▶ [ABOUT THIS TASK]: Take the lines of the data below from the very first through the line containing "left back paw: (88, 261)" and output them exactly, pictures excluded.

Stored items

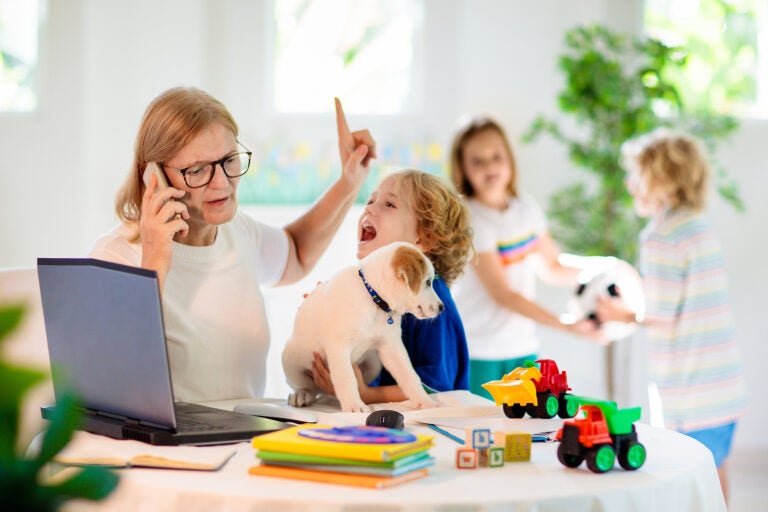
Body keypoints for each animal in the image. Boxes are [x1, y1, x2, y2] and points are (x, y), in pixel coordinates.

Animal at [282, 242, 440, 414]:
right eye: (428, 282)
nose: (442, 307)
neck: (372, 299)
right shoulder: (339, 348)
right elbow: (347, 378)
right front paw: (354, 406)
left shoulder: (392, 348)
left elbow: (410, 376)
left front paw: (426, 403)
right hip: (290, 361)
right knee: (308, 387)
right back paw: (301, 394)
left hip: (374, 364)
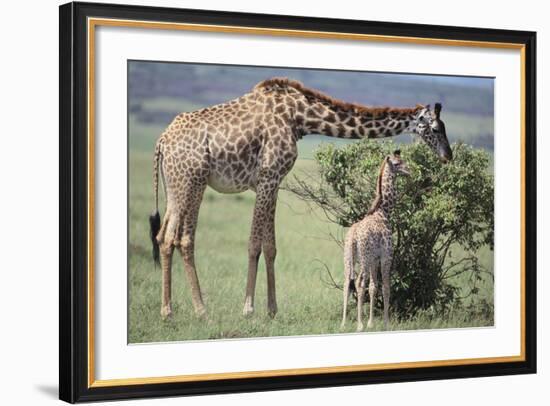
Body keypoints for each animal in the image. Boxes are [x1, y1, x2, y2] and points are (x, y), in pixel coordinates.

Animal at [342, 151, 412, 332]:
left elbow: (374, 287)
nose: (409, 171)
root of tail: (353, 235)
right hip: (364, 258)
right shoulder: (386, 256)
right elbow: (386, 287)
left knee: (347, 283)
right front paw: (386, 323)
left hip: (348, 258)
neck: (383, 212)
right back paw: (359, 325)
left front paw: (371, 323)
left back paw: (343, 324)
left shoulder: (375, 259)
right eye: (397, 163)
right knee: (359, 282)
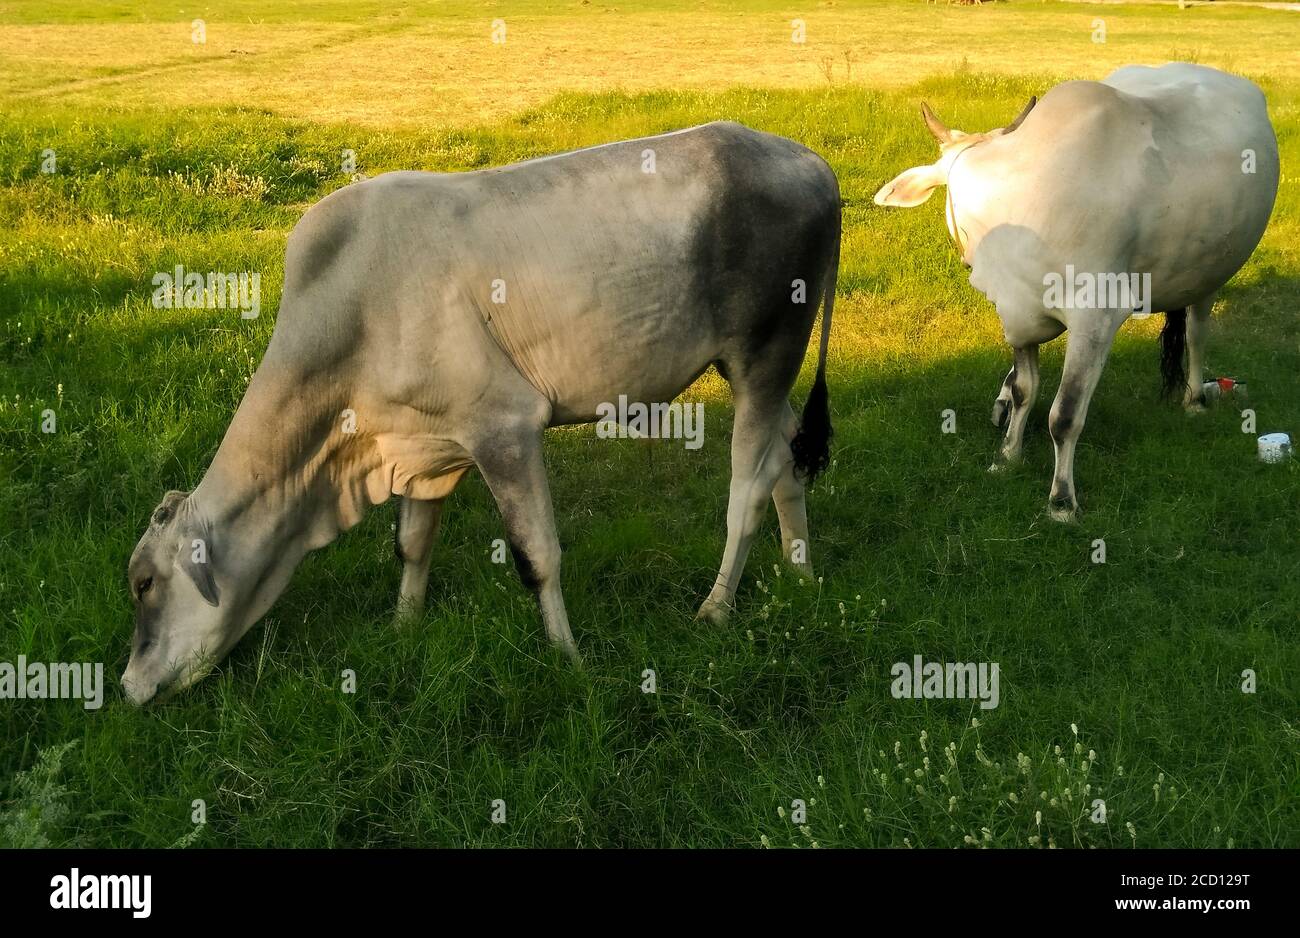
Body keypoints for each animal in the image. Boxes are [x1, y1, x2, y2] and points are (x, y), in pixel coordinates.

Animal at [121, 121, 841, 705]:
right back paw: (802, 575)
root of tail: (809, 160)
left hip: (766, 351)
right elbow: (412, 543)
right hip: (756, 368)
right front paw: (404, 627)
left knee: (750, 484)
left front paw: (569, 661)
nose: (127, 686)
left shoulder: (504, 428)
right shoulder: (423, 445)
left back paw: (716, 608)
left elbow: (537, 556)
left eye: (144, 584)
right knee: (788, 462)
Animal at [873, 63, 1279, 521]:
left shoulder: (1096, 318)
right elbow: (1024, 390)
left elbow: (1065, 415)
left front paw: (1062, 500)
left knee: (1195, 333)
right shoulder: (1018, 314)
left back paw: (1193, 400)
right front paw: (1007, 455)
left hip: (1211, 272)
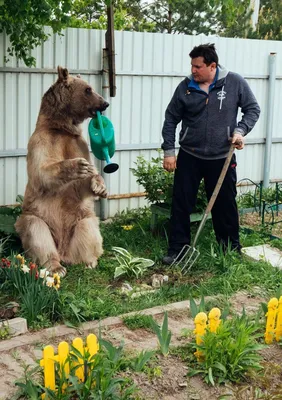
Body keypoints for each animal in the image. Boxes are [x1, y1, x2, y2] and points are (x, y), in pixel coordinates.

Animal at [15, 66, 109, 278]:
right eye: (88, 90)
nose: (105, 103)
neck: (61, 127)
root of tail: (64, 250)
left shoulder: (78, 143)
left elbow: (84, 183)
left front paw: (99, 186)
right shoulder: (42, 141)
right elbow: (40, 171)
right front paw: (77, 166)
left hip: (80, 218)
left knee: (89, 228)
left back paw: (88, 261)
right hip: (37, 218)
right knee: (36, 232)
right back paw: (55, 266)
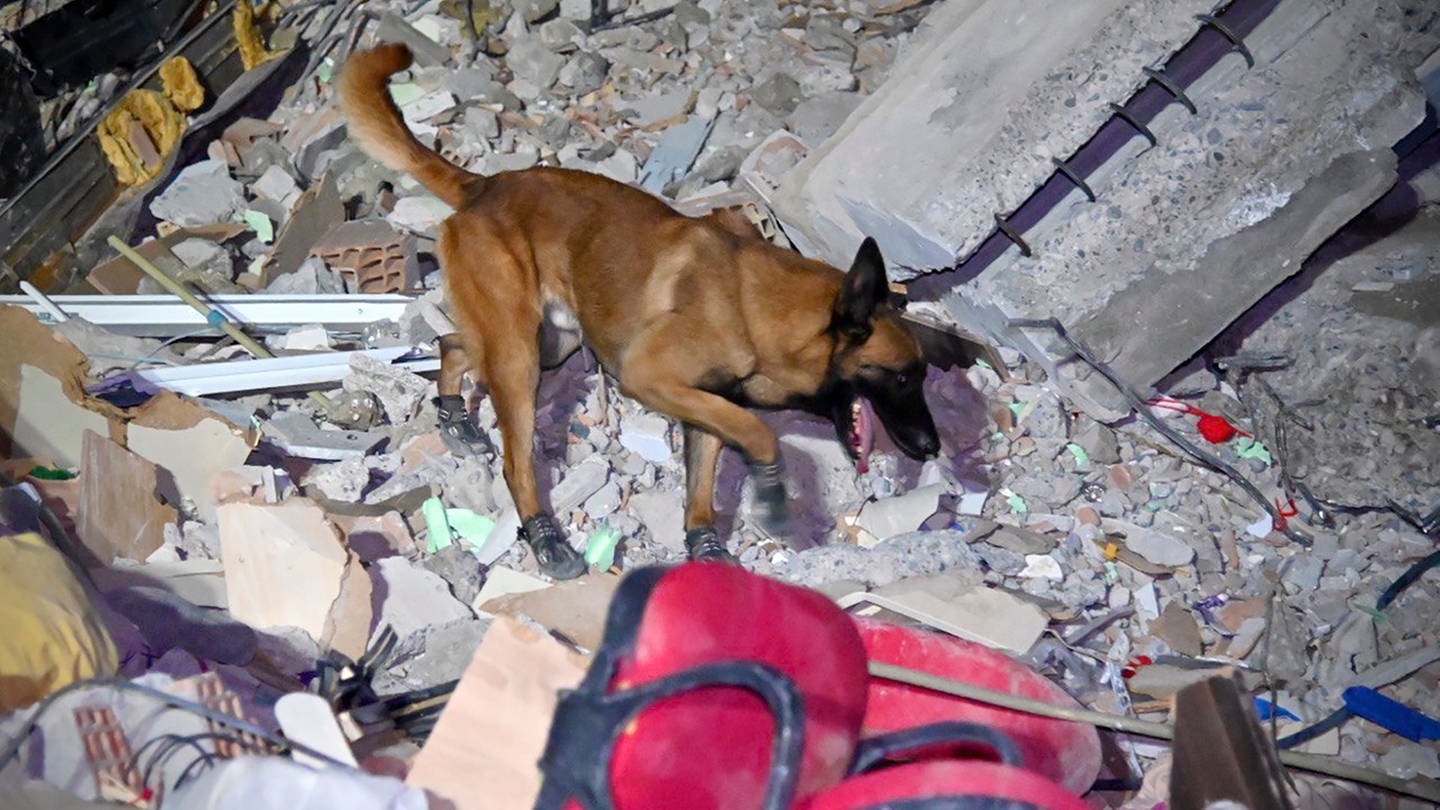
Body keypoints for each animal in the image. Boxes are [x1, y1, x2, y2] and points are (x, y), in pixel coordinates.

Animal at [336, 44, 944, 576]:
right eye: (903, 377)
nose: (933, 447)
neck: (755, 303)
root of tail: (484, 185)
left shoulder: (704, 404)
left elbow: (703, 483)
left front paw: (707, 548)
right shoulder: (651, 378)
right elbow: (760, 432)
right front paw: (771, 488)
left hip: (550, 342)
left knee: (456, 343)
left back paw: (454, 415)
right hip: (521, 356)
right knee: (515, 459)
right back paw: (544, 535)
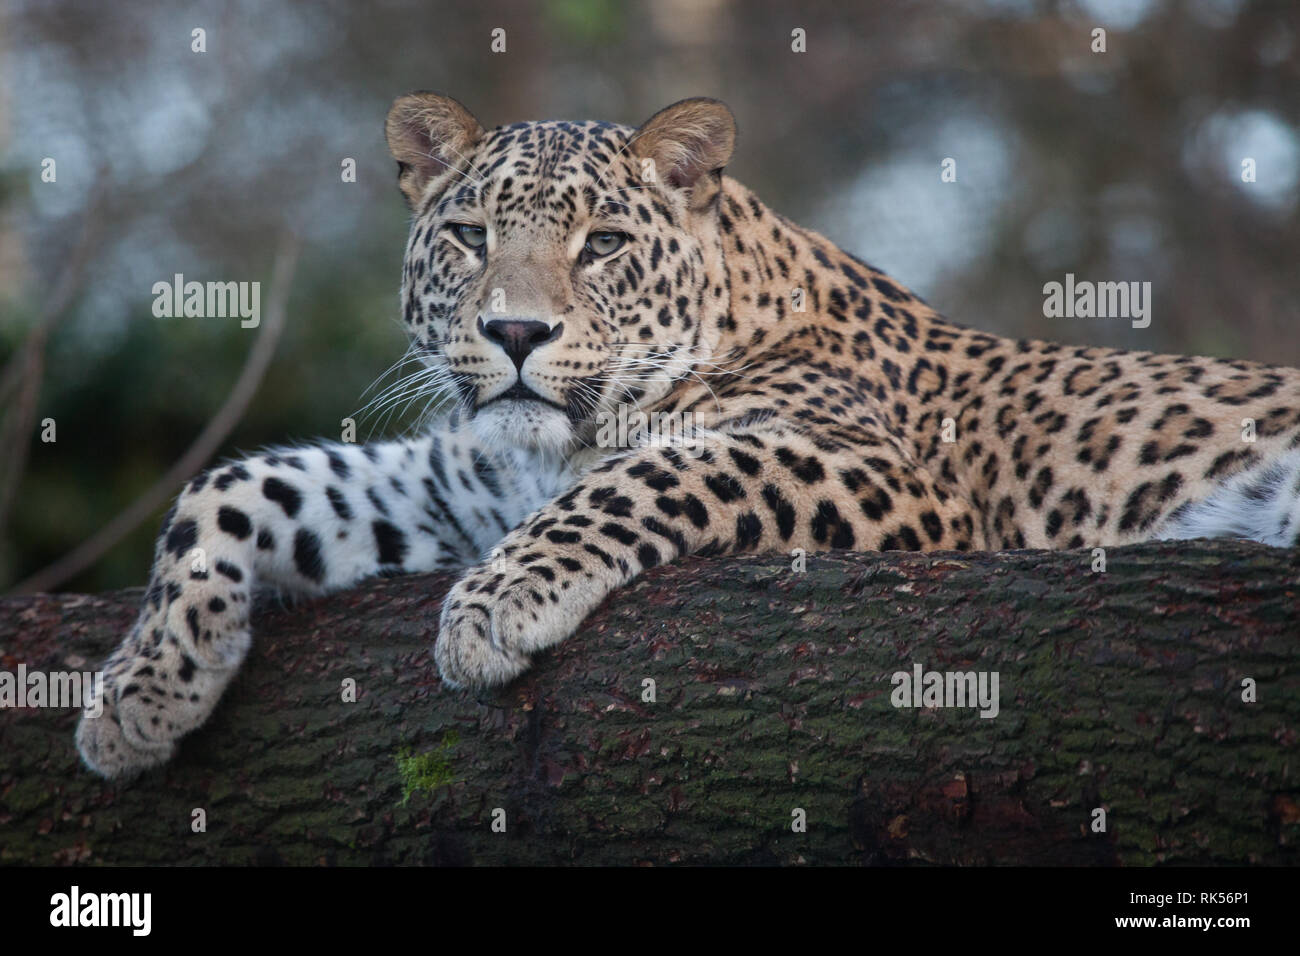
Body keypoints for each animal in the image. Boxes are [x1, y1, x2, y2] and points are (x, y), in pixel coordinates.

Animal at [76, 93, 1300, 778]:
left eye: (606, 242)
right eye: (469, 236)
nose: (514, 331)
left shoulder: (888, 478)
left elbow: (649, 473)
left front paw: (490, 607)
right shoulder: (446, 487)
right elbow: (236, 486)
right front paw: (141, 689)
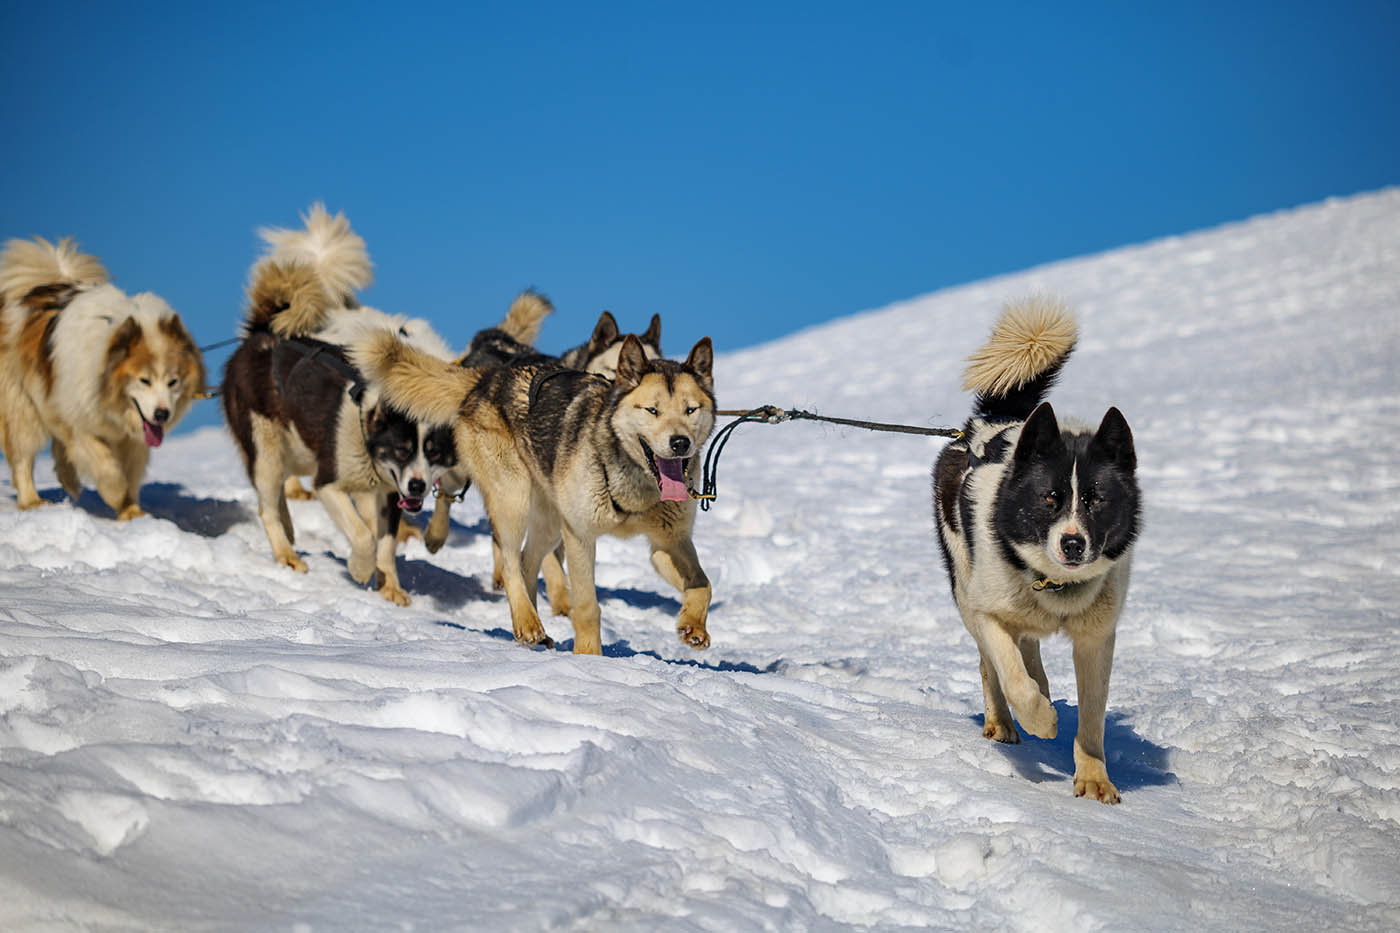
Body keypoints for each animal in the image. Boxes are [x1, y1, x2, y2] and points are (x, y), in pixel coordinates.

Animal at [0, 233, 205, 515]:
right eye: (144, 380)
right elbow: (106, 466)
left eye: (173, 381)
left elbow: (130, 472)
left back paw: (70, 483)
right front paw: (116, 495)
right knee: (23, 455)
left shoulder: (132, 440)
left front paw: (131, 512)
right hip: (23, 406)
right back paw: (32, 501)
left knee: (59, 449)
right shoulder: (81, 423)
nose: (162, 414)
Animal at [221, 205, 456, 602]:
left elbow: (386, 544)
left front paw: (390, 586)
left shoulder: (388, 496)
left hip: (297, 448)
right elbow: (363, 536)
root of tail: (264, 333)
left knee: (279, 499)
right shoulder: (329, 483)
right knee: (267, 505)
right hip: (266, 449)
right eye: (402, 448)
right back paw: (286, 554)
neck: (365, 425)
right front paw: (360, 568)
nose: (418, 487)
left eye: (434, 452)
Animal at [355, 334, 716, 652]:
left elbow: (703, 584)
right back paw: (525, 621)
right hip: (513, 499)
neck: (635, 483)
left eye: (690, 410)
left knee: (529, 562)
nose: (680, 443)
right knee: (510, 561)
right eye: (652, 410)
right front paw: (589, 658)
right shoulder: (580, 537)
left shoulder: (669, 542)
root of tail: (489, 377)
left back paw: (532, 625)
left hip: (550, 521)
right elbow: (587, 606)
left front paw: (693, 626)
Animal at [929, 295, 1136, 801]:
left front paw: (1094, 778)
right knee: (994, 663)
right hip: (964, 589)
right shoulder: (986, 610)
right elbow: (1010, 675)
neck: (1055, 587)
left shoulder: (1097, 638)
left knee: (1029, 648)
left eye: (1097, 499)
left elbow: (1093, 717)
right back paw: (1005, 722)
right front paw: (1041, 718)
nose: (1074, 543)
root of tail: (988, 423)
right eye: (1049, 497)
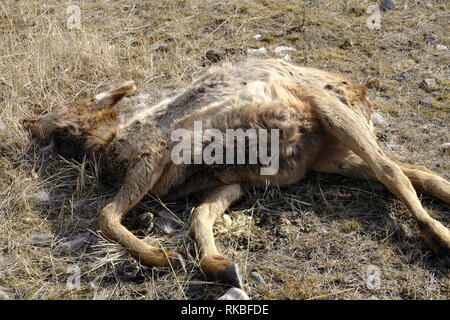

▶ [EXERCISE RESULT]:
Body keypoints for each animal in the image. Boxes are [x1, y1, x2, y2] and points are (x, y), in pixel coordinates.

Animal at [282, 242, 440, 414]:
right eye: (428, 282)
nose: (442, 307)
neck: (372, 299)
right shoulder: (339, 348)
right elbow: (347, 378)
right front paw: (354, 406)
left shoulder: (392, 348)
left elbow: (410, 376)
left front paw: (426, 403)
right hip: (290, 361)
right knee: (308, 387)
right back paw: (301, 394)
left hip: (374, 364)
Body keypoints for each animal in the image. Boxes are [x1, y1, x2, y2] and points are (x, y), in pixel coordinates.

Animal at [342, 151, 412, 332]:
left elbow: (374, 287)
nose: (409, 171)
root of tail: (353, 235)
right hip: (364, 258)
right shoulder: (386, 256)
right elbow: (386, 287)
left knee: (347, 283)
right front paw: (386, 323)
left hip: (348, 258)
neck: (383, 212)
right back paw: (359, 325)
left front paw: (371, 323)
left back paw: (343, 324)
left shoulder: (375, 259)
right eye: (397, 163)
right knee: (359, 282)
Body keypoints for each animal in the image. Boxes are [x1, y1, x2, y2] and points are (x, y), in pixel coordinates.

Animal at [121, 121, 841, 705]:
right back paw: (802, 575)
root of tail: (809, 160)
left hip: (766, 351)
right elbow: (412, 543)
right hip: (756, 368)
right front paw: (404, 627)
left knee: (750, 484)
left front paw: (569, 661)
nose: (127, 686)
left shoulder: (504, 428)
right shoulder: (423, 445)
left back paw: (716, 608)
left elbow: (537, 556)
left eye: (144, 584)
right knee: (788, 462)
Animal at [873, 63, 1279, 521]:
left shoulder: (1096, 318)
right elbow: (1024, 390)
left elbow: (1065, 415)
left front paw: (1062, 500)
left knee: (1195, 333)
right shoulder: (1018, 314)
left back paw: (1193, 400)
right front paw: (1007, 455)
left hip: (1211, 272)
Body keypoints for each animal in the image. Boxes are [x1, y1, x2, y2] and points are (x, y), in pixel coordinates.

Animal at [15, 66, 109, 278]:
right eye: (88, 90)
nose: (105, 103)
neck: (61, 127)
root of tail: (64, 250)
left shoulder: (78, 143)
left elbow: (84, 183)
left front paw: (99, 186)
right shoulder: (42, 141)
right elbow: (40, 171)
right front paw: (77, 166)
left hip: (80, 218)
left knee: (89, 228)
left back paw: (88, 261)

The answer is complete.